### Directions
Write out, word for word, the records lines that begin at the line containing "против корупцијата бар" and stop after the line containing "から価格比約93%を実現しました。", with both of those lines included. Leave the pictures out of your answer.

──────── Available data

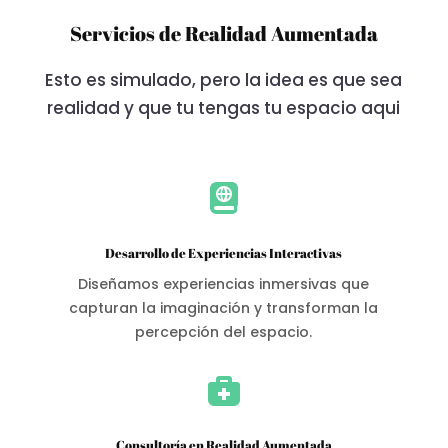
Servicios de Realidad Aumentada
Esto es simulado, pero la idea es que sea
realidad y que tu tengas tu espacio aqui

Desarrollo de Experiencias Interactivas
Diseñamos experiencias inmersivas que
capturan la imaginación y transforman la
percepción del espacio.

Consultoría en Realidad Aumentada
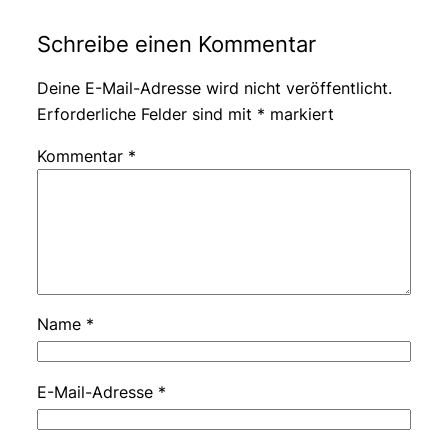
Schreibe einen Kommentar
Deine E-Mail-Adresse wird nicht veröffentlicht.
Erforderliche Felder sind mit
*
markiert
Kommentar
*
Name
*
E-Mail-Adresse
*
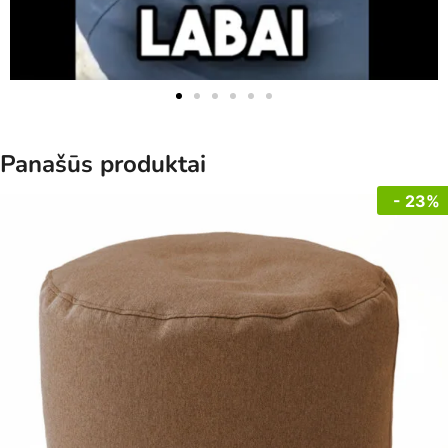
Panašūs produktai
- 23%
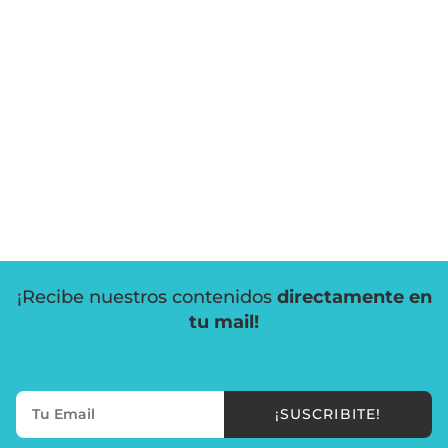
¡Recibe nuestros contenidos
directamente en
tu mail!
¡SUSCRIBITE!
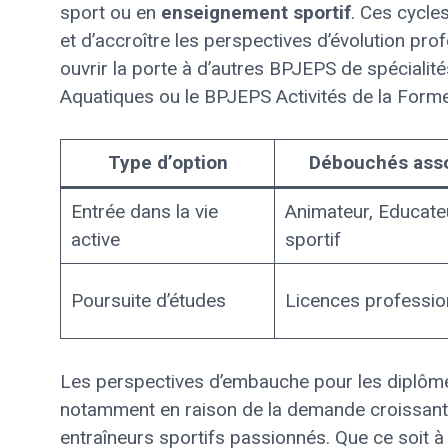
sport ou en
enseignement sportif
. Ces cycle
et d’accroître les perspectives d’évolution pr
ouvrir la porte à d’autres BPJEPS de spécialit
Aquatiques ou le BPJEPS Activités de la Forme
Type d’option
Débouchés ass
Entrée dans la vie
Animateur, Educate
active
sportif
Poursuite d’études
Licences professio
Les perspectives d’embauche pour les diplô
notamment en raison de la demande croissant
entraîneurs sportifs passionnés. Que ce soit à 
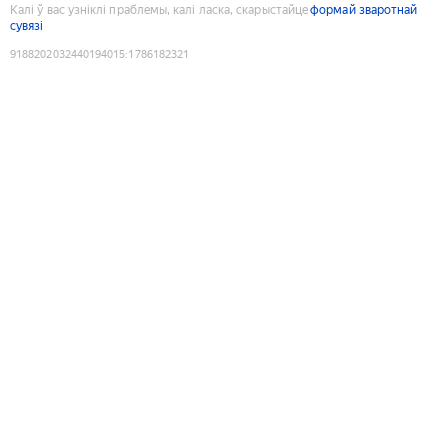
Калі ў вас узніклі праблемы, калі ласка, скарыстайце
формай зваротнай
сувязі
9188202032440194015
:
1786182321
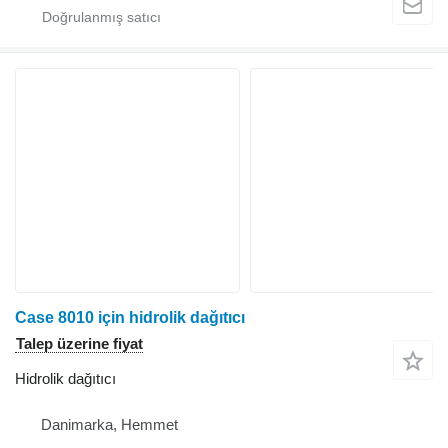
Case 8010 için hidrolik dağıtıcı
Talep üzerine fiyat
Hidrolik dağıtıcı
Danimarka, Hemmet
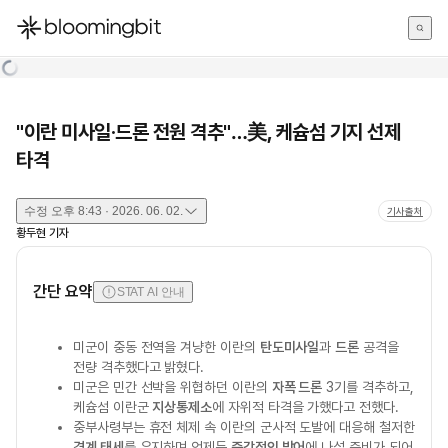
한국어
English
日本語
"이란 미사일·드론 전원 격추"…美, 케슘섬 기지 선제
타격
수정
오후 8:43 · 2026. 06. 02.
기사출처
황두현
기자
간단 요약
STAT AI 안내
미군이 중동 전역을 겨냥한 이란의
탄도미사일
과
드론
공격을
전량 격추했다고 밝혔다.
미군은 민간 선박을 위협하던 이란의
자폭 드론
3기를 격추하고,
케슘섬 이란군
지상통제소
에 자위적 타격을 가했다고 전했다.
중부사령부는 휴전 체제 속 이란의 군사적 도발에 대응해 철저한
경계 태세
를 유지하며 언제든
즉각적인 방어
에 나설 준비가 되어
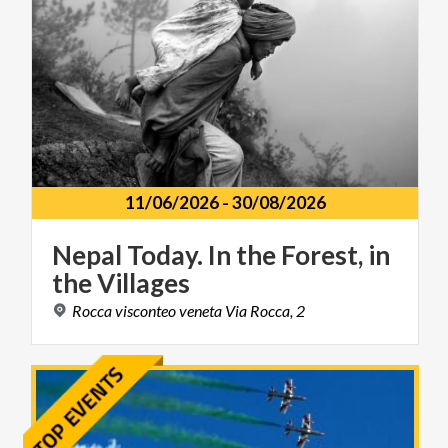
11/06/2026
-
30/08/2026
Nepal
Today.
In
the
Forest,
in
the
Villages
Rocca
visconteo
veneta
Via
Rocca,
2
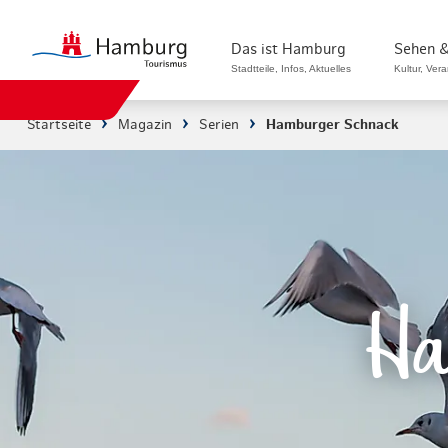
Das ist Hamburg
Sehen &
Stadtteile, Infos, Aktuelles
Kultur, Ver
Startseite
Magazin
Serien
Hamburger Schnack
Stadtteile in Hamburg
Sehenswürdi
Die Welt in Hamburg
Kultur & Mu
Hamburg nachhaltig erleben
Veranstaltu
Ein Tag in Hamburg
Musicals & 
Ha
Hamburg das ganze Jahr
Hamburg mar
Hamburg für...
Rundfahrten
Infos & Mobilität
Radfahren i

────────────────
──────── Available data

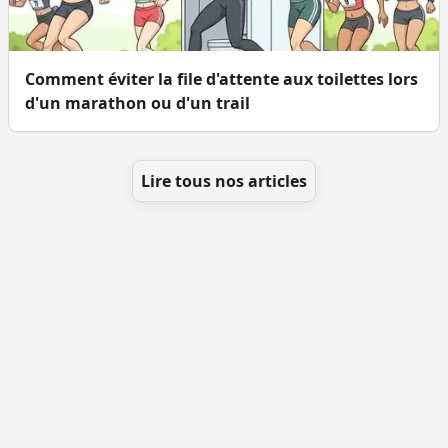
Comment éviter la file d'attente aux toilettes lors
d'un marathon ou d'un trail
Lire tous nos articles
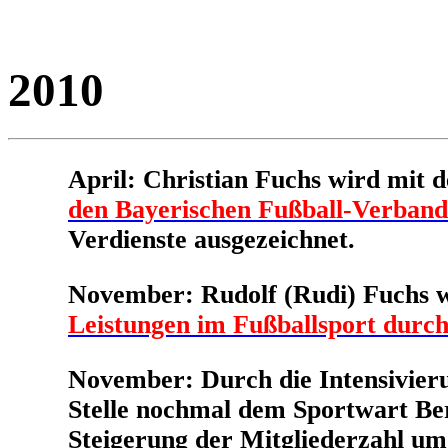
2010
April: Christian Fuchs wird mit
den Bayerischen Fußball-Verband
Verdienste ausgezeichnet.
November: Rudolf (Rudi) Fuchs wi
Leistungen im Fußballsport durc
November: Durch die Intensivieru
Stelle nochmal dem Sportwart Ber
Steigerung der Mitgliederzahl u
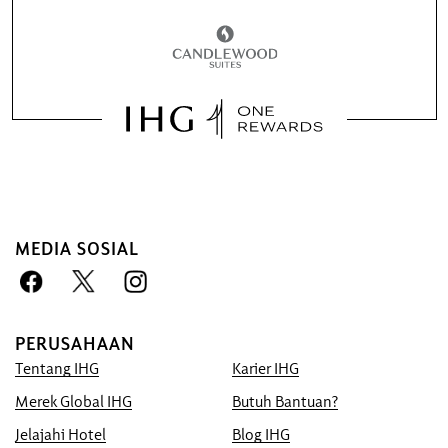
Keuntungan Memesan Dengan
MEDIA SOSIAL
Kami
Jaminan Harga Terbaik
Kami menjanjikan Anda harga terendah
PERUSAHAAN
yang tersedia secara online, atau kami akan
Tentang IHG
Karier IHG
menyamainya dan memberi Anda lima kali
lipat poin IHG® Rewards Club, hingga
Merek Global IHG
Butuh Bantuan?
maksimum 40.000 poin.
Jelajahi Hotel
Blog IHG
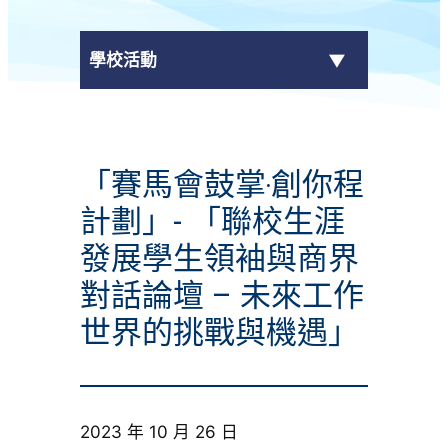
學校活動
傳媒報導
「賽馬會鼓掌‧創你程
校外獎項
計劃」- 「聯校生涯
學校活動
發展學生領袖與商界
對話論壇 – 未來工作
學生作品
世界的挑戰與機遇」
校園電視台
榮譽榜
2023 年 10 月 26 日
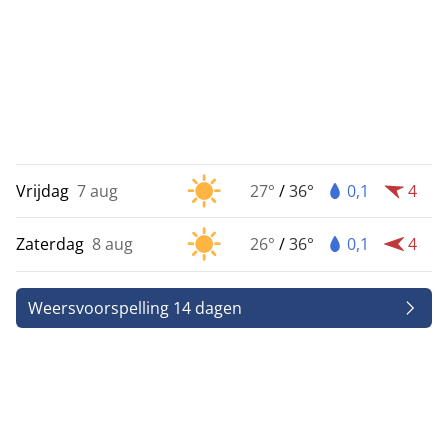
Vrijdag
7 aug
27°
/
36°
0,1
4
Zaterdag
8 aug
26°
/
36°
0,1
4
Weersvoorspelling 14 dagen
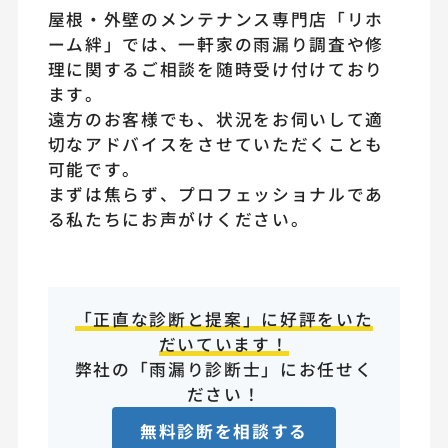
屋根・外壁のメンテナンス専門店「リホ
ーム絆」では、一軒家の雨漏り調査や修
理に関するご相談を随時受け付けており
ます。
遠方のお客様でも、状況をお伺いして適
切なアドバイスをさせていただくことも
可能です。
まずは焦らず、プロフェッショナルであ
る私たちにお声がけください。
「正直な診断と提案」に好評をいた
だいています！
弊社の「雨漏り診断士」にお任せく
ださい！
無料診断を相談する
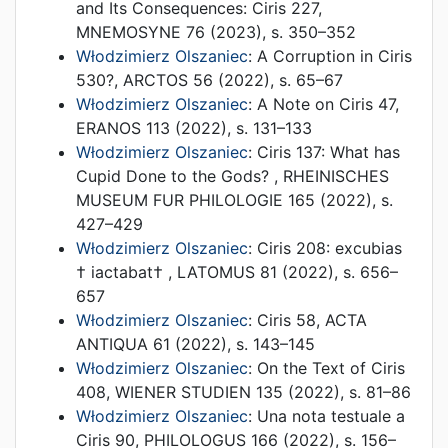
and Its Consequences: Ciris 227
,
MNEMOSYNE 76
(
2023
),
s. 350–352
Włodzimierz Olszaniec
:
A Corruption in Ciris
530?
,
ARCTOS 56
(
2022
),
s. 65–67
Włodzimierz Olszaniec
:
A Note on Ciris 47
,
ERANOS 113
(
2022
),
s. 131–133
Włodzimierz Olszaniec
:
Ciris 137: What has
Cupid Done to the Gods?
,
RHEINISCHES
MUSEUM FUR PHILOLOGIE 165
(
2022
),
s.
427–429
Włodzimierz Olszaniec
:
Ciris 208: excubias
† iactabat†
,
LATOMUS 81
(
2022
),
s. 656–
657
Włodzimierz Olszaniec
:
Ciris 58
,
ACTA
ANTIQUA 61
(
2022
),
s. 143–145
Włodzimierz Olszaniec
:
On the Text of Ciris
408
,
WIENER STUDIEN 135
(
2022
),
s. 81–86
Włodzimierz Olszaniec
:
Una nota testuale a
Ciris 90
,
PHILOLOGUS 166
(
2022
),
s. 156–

────────────────
──────── Available data

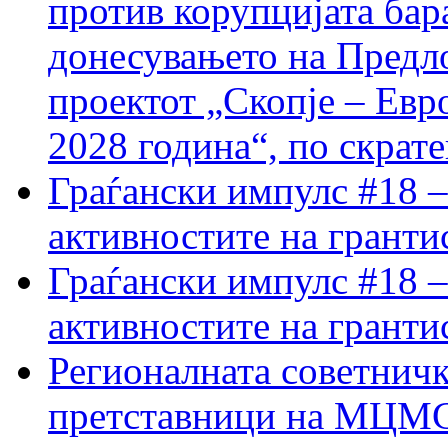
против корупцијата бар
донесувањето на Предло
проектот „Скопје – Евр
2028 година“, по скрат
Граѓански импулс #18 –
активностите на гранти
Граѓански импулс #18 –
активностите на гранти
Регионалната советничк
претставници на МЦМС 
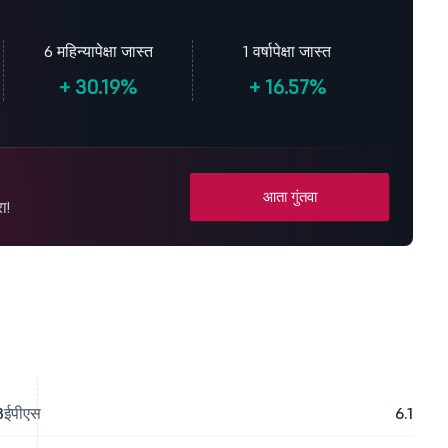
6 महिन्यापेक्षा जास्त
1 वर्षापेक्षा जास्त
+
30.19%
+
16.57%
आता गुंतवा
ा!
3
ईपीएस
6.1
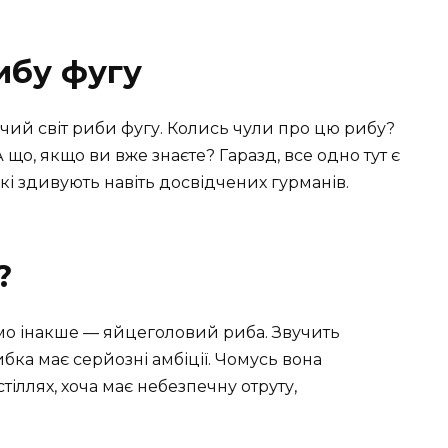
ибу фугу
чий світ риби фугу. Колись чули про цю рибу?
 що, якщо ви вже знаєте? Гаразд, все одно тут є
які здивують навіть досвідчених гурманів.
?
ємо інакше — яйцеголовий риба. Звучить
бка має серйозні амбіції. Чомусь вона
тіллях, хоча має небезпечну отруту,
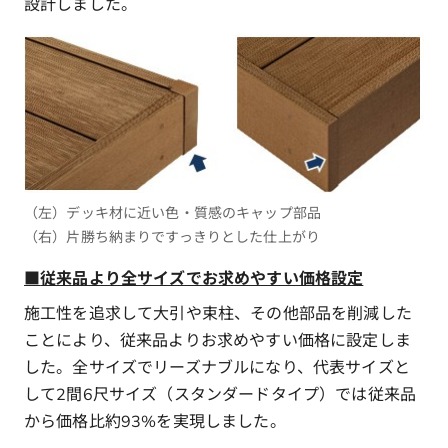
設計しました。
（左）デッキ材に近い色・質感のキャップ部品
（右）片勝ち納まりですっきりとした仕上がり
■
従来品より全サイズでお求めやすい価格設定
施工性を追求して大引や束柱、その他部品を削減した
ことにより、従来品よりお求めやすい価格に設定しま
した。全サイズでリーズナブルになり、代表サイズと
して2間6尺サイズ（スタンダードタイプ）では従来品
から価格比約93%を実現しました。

────────────────

### Solution for this task
против корупцијата бар
донесувањето на Предло
проектот „Скопје – Евр
2028 година“, по скрат
Граѓански импулс #18 –
активностите на гранти
Граѓански импулс #18 –
активностите на гранти
Регионалната советничк
претставници на МЦМС 
6 महिन्यापेक्षा जास्त
1 वर्षापेक्षा जास्त
+
30.19%
+
16.57%
आता गुंतवा
ा!
3
ईपीएस
6.1
ибу фугу
чий світ риби фугу. Колись чули про цю рибу?
 що, якщо ви вже знаєте? Гаразд, все одно тут є
які здивують навіть досвідчених гурманів.
?
ємо інакше — яйцеголовий риба. Звучить
бка має серйозні амбіції. Чомусь вона
тіллях, хоча має небезпечну отруту,
設計しました。
（左）デッキ材に近い色・質感のキャップ部品
（右）片勝ち納まりですっきりとした仕上がり
■
従来品より全サイズでお求めやすい価格設定
施工性を追求して大引や束柱、その他部品を削減した
ことにより、従来品よりお求めやすい価格に設定しま
した。全サイズでリーズナブルになり、代表サイズと
して2間6尺サイズ（スタンダードタイプ）では従来品
から価格比約93%を実現しました。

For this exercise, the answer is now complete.